Libby begged to differ. She felt that the absence of Callum Nova would be of significant and noteworthy help. For one thing, it would mean no longer seeing his too-perfect face in all her moments of insignificance. No longer imagining his smirk from the periphery of her helplessness. She would be able to live her life knowing that he had built their relationship on the falsity of his belief that he was superior to her, that he was stronger, when in actuality he would crumble in the palm of her hand like nothing. Like the immateriality of an illusion. The inconsequence of a single grain of sand.

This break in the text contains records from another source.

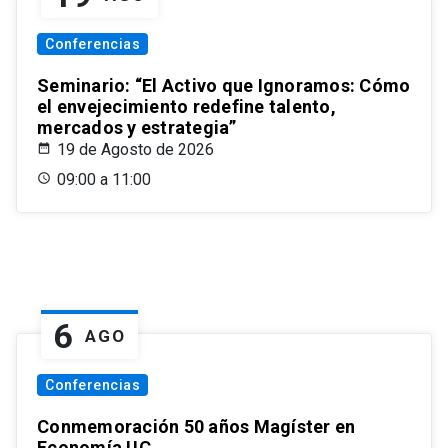
Conferencias
Seminario: “El Activo que Ignoramos: Cómo
el envejecimiento redefine talento,
mercados y estrategia”
19 de Agosto de 2026
09:00 a 11:00
6
AGO
Conferencias
Conmemoración 50 años Magíster en
Economía UC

But he did not look beautiful now. This house, this room, it no longer felt sacred. She remembered the red light in the corner, the violation of everything she’d fought so hard to protect. The things she had allowed to give her meaning. The person she had allowed so many times to make her feel small.

How easily a puncture gave way to fatality. The moment she saw it, she couldn’t unsee it. Callum’s death would change nothing. Atlas’s death, arguably bigger, grander in the scheme of Libby’s design, had also changed nothing. Nico—

She felt overcome by a wave of her own triviality. By the childlike desperation that had taken residency in her chest since it had followed her home from her sister’s hospital room, half a lifetime ago. She lowered the gun, then let it fall from her hand and drop to the floor with a hollow thud.

Callum’s face was unrecognizable. Blood had stained the crevices of his lips, beginning to dry in patches beneath his nose. If he tried to smirk at her now it would hurt him, and she took only that. A small selfish pleasure to carry out the door with her as she turned and fled.

The leaves on the trees were almost gone now. The flowers had long since dropped their petals and drifted away. A season of rot was approaching, and with it the unavoidable sense that life would go on unhindered. The world would not be destroyed, and it would not change. Not for Libby. She could power the stars, unmake universes, leave a trail of destruction in her wake—and still, she would be nothing more than a speck in the universe. A single grain of sand.

She didn’t know where she was going until she arrived there, numbly passing through the transport lifts, away from the oyster bar, through the turnstile, across the street, past the lobby and beyond a set of unmarked doors. One more lie, this time to an orderly, to finally bring herself to tell the truth.

The woman in the hospital bed turned her head at Libby’s entry. Blinked. Stared blankly for a moment. Then turned away.

“Took you long enough,” said the woman Belen Jiménez had become.